- _Excerpt_
Alison Jones: I know exactly what you mean. You’re scared to be too firm so you become too soft and the child doesn’t know what’s going on in the end.
Elaine Halligan: Exactly. We were definitely pendulum parenting. One minute I was giving in in order to avoid embarrassment in a public place. So, rather than have that melt down or temper tantrum in the supermarket I would give him the donut, or the sugary snack, and the sugar in itself, obviously, escalated the behaviour.
Alison Jones: That’s a real short-term win.
Elaine Halligan: A short-term win. Other times I’d be coming down on him like a ton of bricks and punishing, and sending him to his room, and shouting, and doing all the things that inherently we just know don’t work, but I just didn’t know what else to do. So, the minute I started to understand that Sam needed our support, Sam needed our help, that his emotional backpack was just overflowing throughout the day, was the minute that we started to talk to him differently, to listen to him differently, and we started to build up his self-worth, and we started to unlock that potential that I sensed was there. But, when you’re dealing with a child who’s different, or difficult, or challenging it can be really hard just to stop yourself and think about what’s going on. Like an iceberg model, you need to look at what’s going on beneath the water level. That’s really hard to do, Alison, because most of us just look at the tip of the iceberg, which is the behaviour that we don’t like.
Alison Jones: And particularly the point of it that’s jabbing into us at that moment.
Elaine Halligan: Oh my god, that’s the point that really presses your button.
Alison Jones: You and I could talk about this absolutely all day, because I’m in a similar… I have a special needs child, this is very, very close to both our hearts. I do want to talk about the writing though, so just to finish off the story, tell us about Sam these days.
Elaine Halligan: So Sam is now 22. We managed to get him back into education at the age of nine, and to finish the story off, he managed to find an environment where they understood him, to really find his strengths. As he found his strengths, and we parented differently, his self-esteem improved and actually he finished school as head boy, which was just remarkable for all of us to believe that this kid who was predicted would never amount to anything, would never even be able to sit exams, managed to finish his schooling, became a bit of a leader, set up his own business, and actually took himself off to university. The story has a very happy ending.
The reason I decided to write it was because during this time I then met Melissa Hood, and I joined her in her business which is now still running and it’s called The Parent Practice. As I became a parenting specialist, and as I coached and facilitated parenting classes and groups, people would hear about my story. Everyone kept saying, “Oh my God, there’s a book in there,” to which my response was, “I am not an author. I have very little attention to detail, I have the attention span of a gnat; there is absolutely no way in a million years I could sit down and write a book.” But, people kept telling me, “There’s a story. You need to write the story.”

- _Material shown_

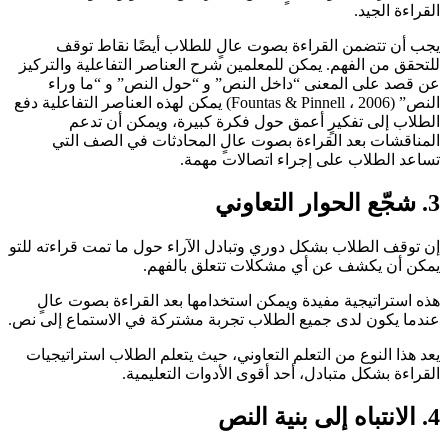
القراءة الجيد.
يجب أن تتضمن القراءة بصوت عالٍ للطلاب أيضًا نقاط توقف
للتحقق من الفهم. يمكن للمعلمين شرح العناصر التفاعلية والتركيز
عن قصد على المعنى “داخل النص” و “حول النص” و “ما وراء
النص” (Fountas & Pinnell ، 2006) يمكن لهذه العناصر التفاعلية دفع
الطلاب إلى تفكيرٍ أعمق حول فكرة كبيرة، ويمكن أن تدعم
المناقشات بعد القراءة بصوت عالٍ المحادثات في الصف التي
تساعد الطلاب على إجراء اتصالات مهمة.
3
. شجّع الحوار التعاوني
إن توقف الطلاب بشكل دوري وتبادل الآراء حول ما تمت قراءته للتو
يمكن أن يكشف عن أي مشكلات تتعلق بالفهم.
هذه استراتيجية مفيدة ويمكن استخدامها بعد القراءة بصوت عالٍ
عندما يكون لدى جميع الطلاب تجربة مشتركة في الاستماع إلى نص.
يعد هذا النوع من التعلم التعاوني، حيث يتعلم الطلاب استراتيجيات
القراءة بشكل متبادل، أحد أقوى الأدوات التعليمية.
4
. الانتباه إلى بنية النص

- _Required actions_
A - In the parenting interview, what is the name of the business that Elaine Halligan joined with Melissa Hood?
B - State whether each statement agrees with the parenting interview, answering yes or no and quoting the words that decide it: (i) Sam finished school as head boy. (ii) Sam returned to education at the age of twelve. (iii) Elaine Halligan considered herself an author when people urged her to write.
C - Extend the parenting interview past its final line, keeping the same speakers and conversational style.

- _Responses to the tasks_
A - The Parent Practice.

B -
(i) Yes: "he finished school as head boy"
(ii) No: "We managed to get him back into education at the age of nine"
(iii) No: "I am not an author."

C -
The other excuse I used was, “No, no, no, it’s not right to write about Sam. He’s just a young adult, he’s just entering into his adult years. If we are going to do this I am going to wait until he’s 21, until he has more comprehension and understanding, and I’m going to ask for his permission,” but still I kept putting off this idea. Alison, it was actually down to you that the book came to fruition, because I think if I’m right, and you may have to help me out here, you were trialling a new product?
Alison Jones: That’s right. I had this idea… It was Sherry Bevan’s launch, wasn’t it, that we met at, and you had talked about your story. I said, “Well, it’s funny you should say that, because I’m wondering about this book elicitation package that I’m planning.” Which, I have to say, if anybody listening to this “I want some of that,” I’m afraid I don’t do it, because it turns out to be incredibly time consuming and hard work. But, in this case, oh my goodness I’m so glad we did it.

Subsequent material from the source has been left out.